Я сообщил ранее, что Ленин не мог выслушать летом 1922 года моего доклада о поездке заграницу, так как был болен после случившегося с ним удара, и доктора строго-настрого запретили ему заниматься какими-либо делами, хотя он был в полном сознании. Но в начале осени он настолько поправился, что доктора разрешили ему принимать некоторое участие в делах, строго ограничив, конечно, время работы. От секретаря Совнаркома Н. П. Горбунова я получил тогда записку, в которой он писал мне, что Владимир Ильич считает очень полезным, чтобы я написал для широкой публики два фельетона в «Правде», в которых описал бы все виденное и слышанное относительно экономического и технического развития промышленности. Для меня написание таких двух фельетонов не представляло трудностей, так как вскоре по возвращении из заграницы меня просили в ВСНХ прочитать лекцию о моем путешествии в Москве, в зале Советов (бывшее Дворянское Собрание). Моя лекция собрала много народа и вызвала оживленный обмен мнений. Я отметил в своей лекции, что в Германии после войны химическая промышленность обогатилась новыми процессами, весьма важными для мирного времени, установление которых и в нашей стране крайне желательно. Принимая же во внимание наши дружественные отношения с Германией, можно надеяться, что мы могли бы получить от немцев техническую помощь. Одному из присутствующих моя речь очень не понравилась. В резких выражениях он упрекал меня в пристрастии к немцам и, не пожелав выслушать мои раз’яснения, демонстративно ушел с лекции. Впоследствии эта моя речь была напечатана в журнале «Наши Достижения», который был создан А. М. Горьким. Эта речь послужила мне материалом и для составления двух фельетонов в «Правде», которые предназначались для широкой публики и должны были отличаться простотой.

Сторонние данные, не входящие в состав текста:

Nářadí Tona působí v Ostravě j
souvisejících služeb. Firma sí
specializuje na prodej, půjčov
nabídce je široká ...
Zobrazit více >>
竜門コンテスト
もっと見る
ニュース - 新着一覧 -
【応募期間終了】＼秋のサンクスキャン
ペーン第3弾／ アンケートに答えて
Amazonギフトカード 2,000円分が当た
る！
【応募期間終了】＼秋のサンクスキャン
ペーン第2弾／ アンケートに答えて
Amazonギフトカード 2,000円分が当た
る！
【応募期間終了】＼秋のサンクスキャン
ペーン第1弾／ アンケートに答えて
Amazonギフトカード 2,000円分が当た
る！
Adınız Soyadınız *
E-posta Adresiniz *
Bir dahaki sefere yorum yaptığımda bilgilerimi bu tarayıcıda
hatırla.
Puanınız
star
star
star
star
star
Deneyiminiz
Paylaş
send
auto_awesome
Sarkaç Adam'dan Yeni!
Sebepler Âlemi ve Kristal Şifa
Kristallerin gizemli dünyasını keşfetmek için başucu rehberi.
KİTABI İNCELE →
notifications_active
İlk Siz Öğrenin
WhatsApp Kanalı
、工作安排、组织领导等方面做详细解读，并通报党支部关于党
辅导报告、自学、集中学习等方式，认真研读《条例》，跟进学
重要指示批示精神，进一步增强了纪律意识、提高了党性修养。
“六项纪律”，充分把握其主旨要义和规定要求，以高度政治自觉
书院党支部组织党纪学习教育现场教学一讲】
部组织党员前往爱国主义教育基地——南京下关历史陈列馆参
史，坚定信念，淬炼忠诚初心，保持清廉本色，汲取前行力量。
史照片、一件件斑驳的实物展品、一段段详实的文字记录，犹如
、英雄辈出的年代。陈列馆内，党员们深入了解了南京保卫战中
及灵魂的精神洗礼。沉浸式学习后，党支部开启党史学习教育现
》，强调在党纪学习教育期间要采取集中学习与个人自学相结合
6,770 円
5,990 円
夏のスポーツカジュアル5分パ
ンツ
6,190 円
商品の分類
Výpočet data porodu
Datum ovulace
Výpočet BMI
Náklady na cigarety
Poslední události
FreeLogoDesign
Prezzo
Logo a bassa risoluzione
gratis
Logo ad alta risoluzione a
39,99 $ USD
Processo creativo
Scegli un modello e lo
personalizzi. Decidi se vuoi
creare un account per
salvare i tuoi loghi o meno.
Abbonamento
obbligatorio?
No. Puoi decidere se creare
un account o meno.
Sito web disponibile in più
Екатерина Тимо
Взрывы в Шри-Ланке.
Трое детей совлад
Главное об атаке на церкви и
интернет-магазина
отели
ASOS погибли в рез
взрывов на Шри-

В. И. Ленин был очень доволен этими фельетонами и просил через Горбунова, чтобы я время от времени сообщал кое-что широкой публике о достижениях в химии. В это время его здоровье настолько поправилось, что он решил выступить с большой речью на одном из больших заседаний не то Московского Совета, не то ЦИК’а. Кроме того он председательствовал в Совете Народных Комиссаров, где в его присутствии разбирался вопрос о предоставлении Уркарту концессии на Урале для добывания меди, свинца и серебра на Уральских, Кыштымских и Ридигерских заводах. Этот вопрос был внесен Красиным, которого я, будучи в Лондоне, помирил с Уркартом. Красин для проведения этой концессии приехал в Москву и очень энергично защищал необходимость концессии, но потерпел фиаско: Уркарт концессии не получил. С этого времени началось падение престижа Красина в коммунистических кругах, — в особенности после одной фразы, которую он позволили себе сказать на одном многолюдном собрании:
«Вы требуете, — заявил он, — чтобы работа шла четко и быстро, а сами присылаете мне на ответственные места молодых партийцев, ничего не понимающих в деле, которое им поручается. Пришлите мне одного спеца, — не партийного, но хорошо знающего дело, — и он заменить шесть коммунистов».
Эта фраза вызвала большое негодование в партийных кругах, и Красину ее никогда не забыли. Какая разница: Ленину не поставили в вину, когда он за хорошего спеца готов был отдать десять коммунистов, а Красину не хотели простить и шести!